>> START

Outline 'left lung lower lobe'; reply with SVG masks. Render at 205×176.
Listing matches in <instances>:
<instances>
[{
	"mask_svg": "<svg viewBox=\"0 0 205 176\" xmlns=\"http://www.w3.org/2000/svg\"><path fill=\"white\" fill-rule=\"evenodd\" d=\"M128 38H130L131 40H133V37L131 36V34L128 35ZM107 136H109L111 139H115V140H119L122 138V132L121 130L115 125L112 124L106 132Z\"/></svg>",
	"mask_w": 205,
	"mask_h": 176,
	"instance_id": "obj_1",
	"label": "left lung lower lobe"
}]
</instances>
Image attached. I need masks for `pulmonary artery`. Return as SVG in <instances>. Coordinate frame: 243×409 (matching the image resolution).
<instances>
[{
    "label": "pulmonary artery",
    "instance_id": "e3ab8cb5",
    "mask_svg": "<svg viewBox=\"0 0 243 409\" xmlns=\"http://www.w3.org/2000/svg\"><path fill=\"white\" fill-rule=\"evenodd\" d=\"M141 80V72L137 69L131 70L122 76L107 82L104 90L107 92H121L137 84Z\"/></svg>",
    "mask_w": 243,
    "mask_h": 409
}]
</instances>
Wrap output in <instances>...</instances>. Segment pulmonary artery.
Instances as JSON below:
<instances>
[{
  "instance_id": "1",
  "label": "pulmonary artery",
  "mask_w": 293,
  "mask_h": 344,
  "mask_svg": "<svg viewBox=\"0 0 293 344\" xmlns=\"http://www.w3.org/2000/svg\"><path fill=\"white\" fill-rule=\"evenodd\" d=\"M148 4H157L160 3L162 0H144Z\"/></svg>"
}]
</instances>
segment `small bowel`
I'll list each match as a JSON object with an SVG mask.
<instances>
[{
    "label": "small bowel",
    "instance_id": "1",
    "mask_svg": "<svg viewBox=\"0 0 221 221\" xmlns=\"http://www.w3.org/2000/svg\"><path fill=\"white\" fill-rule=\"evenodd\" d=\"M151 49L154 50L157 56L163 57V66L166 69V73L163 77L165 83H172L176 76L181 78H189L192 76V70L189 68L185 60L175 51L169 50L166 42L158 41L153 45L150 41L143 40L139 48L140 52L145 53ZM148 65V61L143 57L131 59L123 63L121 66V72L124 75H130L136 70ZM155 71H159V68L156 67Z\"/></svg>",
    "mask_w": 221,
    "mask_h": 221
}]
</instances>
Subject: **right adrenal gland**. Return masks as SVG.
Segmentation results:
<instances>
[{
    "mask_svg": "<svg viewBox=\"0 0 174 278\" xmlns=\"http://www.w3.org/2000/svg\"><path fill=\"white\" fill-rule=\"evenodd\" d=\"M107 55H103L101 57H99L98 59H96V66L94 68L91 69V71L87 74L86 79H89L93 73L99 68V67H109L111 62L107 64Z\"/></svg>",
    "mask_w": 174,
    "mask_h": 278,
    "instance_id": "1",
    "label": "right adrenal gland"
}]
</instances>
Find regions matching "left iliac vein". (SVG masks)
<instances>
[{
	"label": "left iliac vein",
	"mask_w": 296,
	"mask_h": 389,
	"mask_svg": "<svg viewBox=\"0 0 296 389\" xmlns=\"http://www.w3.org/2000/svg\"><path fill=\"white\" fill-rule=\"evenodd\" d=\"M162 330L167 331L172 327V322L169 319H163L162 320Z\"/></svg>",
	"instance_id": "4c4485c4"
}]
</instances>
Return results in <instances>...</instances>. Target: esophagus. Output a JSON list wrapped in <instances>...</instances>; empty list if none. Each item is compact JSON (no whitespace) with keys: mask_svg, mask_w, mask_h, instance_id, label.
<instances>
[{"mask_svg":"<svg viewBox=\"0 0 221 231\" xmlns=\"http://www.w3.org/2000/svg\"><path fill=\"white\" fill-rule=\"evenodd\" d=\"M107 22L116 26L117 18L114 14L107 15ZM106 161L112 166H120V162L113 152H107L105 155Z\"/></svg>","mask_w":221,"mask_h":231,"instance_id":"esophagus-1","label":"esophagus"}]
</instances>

>> END
>> START

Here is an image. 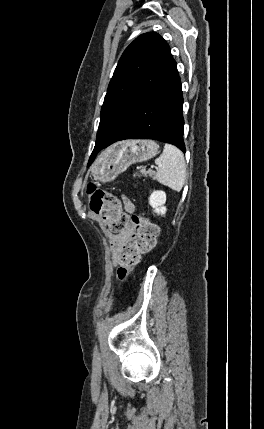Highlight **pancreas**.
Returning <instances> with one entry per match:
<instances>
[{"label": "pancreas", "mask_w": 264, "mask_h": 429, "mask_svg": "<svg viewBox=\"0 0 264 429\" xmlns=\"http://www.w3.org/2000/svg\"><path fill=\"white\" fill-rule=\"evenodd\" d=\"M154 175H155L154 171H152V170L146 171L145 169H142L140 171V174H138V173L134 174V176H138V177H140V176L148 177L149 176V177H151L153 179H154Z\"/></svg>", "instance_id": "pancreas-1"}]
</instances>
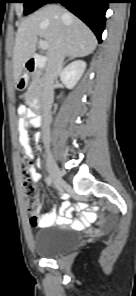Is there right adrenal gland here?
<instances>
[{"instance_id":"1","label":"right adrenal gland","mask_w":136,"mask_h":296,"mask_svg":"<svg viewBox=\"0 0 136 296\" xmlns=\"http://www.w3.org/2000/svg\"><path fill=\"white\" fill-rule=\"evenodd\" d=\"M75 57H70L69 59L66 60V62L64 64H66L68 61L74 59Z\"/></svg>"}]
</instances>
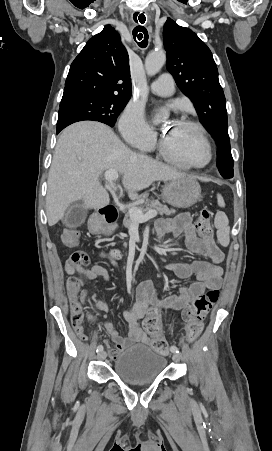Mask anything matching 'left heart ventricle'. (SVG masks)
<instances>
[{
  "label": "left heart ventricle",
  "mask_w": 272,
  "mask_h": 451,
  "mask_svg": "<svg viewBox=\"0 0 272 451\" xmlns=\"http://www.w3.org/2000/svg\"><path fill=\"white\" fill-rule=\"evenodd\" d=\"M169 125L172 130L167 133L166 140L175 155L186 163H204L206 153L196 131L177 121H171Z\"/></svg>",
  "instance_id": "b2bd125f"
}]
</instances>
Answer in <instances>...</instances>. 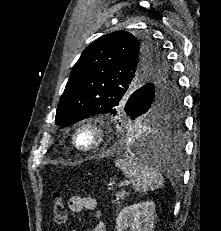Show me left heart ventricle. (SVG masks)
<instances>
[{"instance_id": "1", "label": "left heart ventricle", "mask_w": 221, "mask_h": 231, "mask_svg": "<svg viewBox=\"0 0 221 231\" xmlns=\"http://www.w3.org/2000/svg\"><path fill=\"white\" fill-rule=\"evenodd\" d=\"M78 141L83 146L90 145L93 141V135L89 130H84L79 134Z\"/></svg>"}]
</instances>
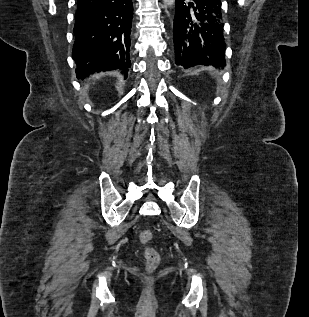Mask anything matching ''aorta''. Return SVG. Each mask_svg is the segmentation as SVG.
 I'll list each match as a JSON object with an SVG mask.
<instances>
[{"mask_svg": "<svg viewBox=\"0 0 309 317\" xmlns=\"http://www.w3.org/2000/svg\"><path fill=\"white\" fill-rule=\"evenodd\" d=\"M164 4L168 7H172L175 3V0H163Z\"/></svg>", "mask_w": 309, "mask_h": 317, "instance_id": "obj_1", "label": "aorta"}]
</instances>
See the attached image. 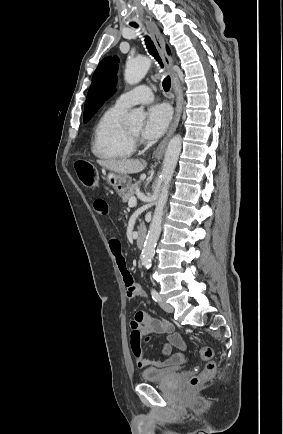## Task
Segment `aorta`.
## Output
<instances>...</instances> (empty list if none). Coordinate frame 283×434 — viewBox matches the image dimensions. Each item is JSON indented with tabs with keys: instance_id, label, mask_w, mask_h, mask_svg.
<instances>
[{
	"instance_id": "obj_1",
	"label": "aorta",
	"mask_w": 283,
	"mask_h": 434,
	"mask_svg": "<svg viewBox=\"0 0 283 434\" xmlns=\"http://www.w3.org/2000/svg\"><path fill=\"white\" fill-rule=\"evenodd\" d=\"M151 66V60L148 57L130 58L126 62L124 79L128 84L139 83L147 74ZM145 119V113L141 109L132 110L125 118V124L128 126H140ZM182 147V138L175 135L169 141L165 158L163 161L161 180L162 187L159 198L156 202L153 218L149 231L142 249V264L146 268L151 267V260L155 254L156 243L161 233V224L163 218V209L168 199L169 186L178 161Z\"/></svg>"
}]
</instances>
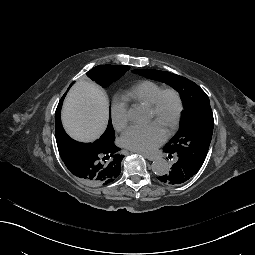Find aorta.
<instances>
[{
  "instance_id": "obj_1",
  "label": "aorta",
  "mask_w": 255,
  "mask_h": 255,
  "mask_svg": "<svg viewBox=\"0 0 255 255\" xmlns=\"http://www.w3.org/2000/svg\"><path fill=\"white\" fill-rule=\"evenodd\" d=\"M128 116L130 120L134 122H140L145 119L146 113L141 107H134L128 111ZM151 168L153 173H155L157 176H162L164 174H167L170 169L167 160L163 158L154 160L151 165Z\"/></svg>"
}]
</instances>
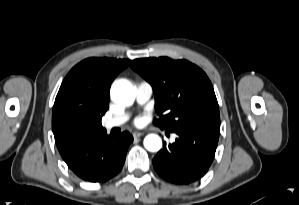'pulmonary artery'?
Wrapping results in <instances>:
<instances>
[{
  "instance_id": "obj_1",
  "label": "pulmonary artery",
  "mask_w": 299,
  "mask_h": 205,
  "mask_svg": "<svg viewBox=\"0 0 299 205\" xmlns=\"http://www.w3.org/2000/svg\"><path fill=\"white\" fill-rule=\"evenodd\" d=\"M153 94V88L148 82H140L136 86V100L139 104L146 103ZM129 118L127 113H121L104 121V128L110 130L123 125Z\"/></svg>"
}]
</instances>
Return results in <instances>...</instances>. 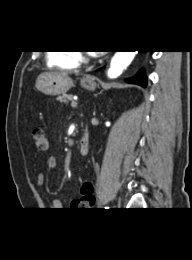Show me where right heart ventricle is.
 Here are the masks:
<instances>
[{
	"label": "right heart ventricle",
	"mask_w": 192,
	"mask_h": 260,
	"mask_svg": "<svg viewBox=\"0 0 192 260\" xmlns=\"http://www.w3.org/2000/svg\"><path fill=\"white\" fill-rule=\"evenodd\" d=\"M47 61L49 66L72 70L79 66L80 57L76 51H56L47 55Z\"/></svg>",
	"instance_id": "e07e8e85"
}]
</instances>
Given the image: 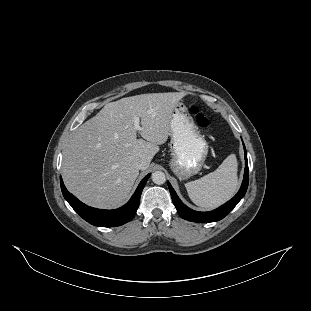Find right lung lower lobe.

>> END
>> START

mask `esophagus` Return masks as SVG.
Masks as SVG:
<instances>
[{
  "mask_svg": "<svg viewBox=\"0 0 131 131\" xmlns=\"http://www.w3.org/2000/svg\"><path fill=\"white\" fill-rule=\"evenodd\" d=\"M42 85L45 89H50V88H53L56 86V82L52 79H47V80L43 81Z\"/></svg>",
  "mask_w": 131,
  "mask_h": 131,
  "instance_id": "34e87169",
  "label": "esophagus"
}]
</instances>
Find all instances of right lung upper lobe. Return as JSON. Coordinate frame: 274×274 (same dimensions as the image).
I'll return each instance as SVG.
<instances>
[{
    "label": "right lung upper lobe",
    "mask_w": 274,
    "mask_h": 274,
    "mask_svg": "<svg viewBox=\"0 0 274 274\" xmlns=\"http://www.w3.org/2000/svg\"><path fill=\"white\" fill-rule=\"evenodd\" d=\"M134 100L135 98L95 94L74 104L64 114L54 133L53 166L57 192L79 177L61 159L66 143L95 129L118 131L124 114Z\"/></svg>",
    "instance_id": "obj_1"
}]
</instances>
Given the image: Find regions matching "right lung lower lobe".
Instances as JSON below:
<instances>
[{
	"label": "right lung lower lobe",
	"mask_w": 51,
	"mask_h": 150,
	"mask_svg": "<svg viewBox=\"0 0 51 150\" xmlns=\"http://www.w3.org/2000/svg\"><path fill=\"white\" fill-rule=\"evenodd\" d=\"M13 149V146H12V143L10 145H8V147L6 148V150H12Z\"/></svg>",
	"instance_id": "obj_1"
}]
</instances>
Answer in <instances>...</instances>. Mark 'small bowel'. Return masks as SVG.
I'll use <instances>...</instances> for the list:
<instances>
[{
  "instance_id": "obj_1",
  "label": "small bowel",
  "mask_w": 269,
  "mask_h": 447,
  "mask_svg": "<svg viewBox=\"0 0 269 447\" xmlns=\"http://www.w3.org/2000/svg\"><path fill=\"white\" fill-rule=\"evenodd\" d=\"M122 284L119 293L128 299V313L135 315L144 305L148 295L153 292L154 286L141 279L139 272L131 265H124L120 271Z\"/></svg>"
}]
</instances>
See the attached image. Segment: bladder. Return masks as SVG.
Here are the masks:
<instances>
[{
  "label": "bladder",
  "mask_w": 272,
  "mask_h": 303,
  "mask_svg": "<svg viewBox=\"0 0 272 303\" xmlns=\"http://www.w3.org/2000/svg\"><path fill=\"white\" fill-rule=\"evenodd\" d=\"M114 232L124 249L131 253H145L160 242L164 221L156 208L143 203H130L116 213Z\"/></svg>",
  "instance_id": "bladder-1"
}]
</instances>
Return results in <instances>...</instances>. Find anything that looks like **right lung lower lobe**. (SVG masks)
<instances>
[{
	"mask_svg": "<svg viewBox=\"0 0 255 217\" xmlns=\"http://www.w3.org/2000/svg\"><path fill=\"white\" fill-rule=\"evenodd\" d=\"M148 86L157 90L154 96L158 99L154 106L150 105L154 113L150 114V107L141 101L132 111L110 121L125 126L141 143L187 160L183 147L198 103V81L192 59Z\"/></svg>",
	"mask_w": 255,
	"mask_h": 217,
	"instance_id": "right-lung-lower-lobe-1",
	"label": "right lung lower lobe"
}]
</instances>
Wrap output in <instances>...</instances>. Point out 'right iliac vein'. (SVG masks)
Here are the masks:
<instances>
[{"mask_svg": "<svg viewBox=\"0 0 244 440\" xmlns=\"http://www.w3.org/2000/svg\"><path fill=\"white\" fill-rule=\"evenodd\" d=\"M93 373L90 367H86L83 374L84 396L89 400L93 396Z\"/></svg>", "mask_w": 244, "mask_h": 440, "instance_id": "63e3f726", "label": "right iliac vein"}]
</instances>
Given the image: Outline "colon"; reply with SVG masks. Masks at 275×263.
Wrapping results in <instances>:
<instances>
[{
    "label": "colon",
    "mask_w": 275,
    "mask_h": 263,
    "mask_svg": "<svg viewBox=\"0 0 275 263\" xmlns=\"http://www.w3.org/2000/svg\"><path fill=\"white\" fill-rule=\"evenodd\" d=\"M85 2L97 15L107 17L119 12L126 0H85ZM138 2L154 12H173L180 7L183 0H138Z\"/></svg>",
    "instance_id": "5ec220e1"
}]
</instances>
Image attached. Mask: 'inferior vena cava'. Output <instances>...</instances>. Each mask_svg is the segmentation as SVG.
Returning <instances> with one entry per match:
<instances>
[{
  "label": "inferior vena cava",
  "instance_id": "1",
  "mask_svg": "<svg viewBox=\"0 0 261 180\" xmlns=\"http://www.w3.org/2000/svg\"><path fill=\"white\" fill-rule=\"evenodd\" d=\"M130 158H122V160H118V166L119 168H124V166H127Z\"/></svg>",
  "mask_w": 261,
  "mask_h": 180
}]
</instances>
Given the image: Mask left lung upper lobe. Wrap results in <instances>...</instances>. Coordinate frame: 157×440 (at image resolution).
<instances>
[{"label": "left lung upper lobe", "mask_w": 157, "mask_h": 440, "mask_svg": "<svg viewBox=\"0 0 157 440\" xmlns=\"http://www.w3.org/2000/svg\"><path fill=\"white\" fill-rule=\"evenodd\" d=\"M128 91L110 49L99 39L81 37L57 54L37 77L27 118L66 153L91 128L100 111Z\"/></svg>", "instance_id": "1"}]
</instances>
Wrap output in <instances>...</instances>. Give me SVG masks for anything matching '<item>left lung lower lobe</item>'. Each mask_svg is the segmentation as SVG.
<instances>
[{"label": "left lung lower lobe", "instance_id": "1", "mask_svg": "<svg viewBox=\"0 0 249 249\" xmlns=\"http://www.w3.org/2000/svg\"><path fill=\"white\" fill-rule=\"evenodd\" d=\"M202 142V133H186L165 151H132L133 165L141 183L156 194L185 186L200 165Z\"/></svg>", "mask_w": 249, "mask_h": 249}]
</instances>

>> END

The request -> Please count how many lines of the records above contain the word "frame", and reply with only that number.

Right answer -> 4